A limited number of tickets are available for a set of two public talks.

15:45 – 16:45 Ontology based data access: moving beyond relational data: Diego Calvanese (Free University of Bozen-Bolzano)

Ontology-based data access (OBDA) is a by now well-established paradigm in which users are provided access to a data source through a conceptual view abstracts away details about how the data is organized and stored.  This conceptual view is realized through an ontology that is connected to the data source through declarative mappings.  In the last decade, OBDA has been studied extensively in the prominent case where the data source being queried is a standard relational database.  Advanced tools are available that support query processing in OBDA systems, and OBDA has been applied in many real-world scenarios in industry and in public administrations.  However, the need has emerged for extending OBDA to novel types of datasources.  In this talk, we deal with three such extensions, namely geo-spatial data, temporal data, and tree-structured data.  We discuss the challenges that these extensions pose for OBDA, and we present recent developments on how to incorporate such nove!

17:00 – 18:00 AI assisted data science via probabilistic programming: Vikash Mansinghka (MIT)

The recent successes of artificial intelligence have centered on machine learning problems where data is clean and abundant and where there are unambiguous right answers and wrong answers.
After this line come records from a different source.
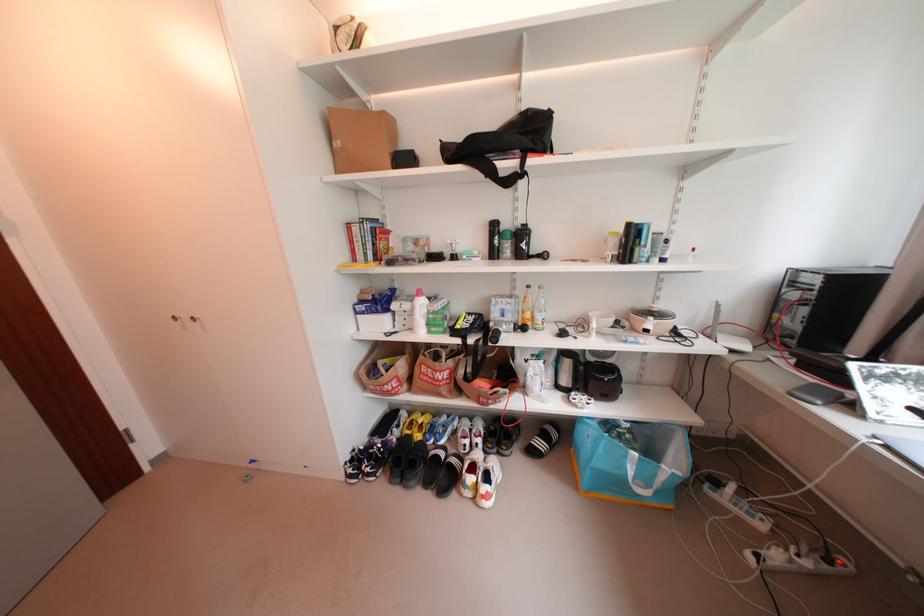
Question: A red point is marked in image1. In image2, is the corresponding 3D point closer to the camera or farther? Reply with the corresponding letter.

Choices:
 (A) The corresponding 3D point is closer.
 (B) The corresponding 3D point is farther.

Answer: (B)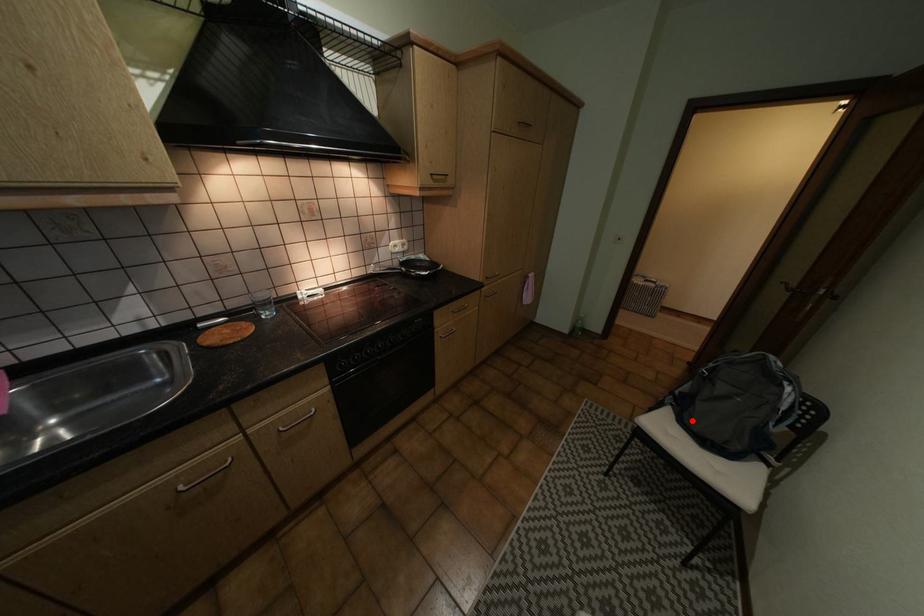
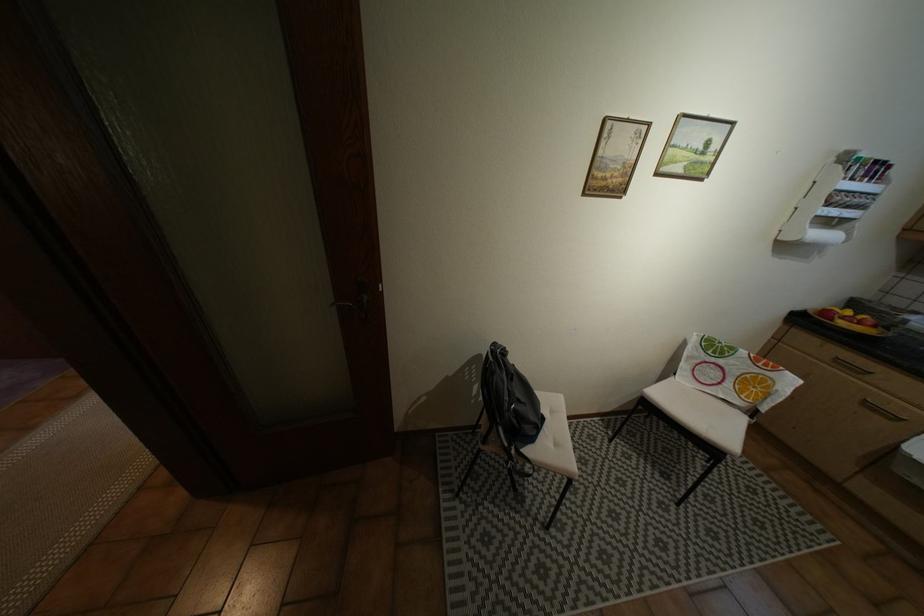
Question: I am providing you with two images of the same scene from different viewpoints. In image1, a red point is highlighted. Considering the same 3D point in image2, which of the following is correct?

Choices:
 (A) It is closer
 (B) It is farther

Answer: (B)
But many data science problems involve sparse, messy datasets and questions with intrinsically uncertain answers. This talk will describe new approaches to data science based on probabilistic programming, an emerging field at the intersection of probabilistic modeling and programming languages.

Probabilistic programming is based on the insight that probabilistic models and inference algorithms are a new kind of software, amenable to radical improvements in accessibility, productivity, and scale. This talk will describe probabilistic programming research that aims to (i) improve the productivity of data scientists by automating the process of inferring probable models from data, and (ii) improve the accessibility of data science by making it easy to pose and solve predictive modeling and inferential statistics problems using a simple, SQL-like language.  These capabilities will be illustrated using applications to real-world databases of Earth satellites and mental health survey questionnaires.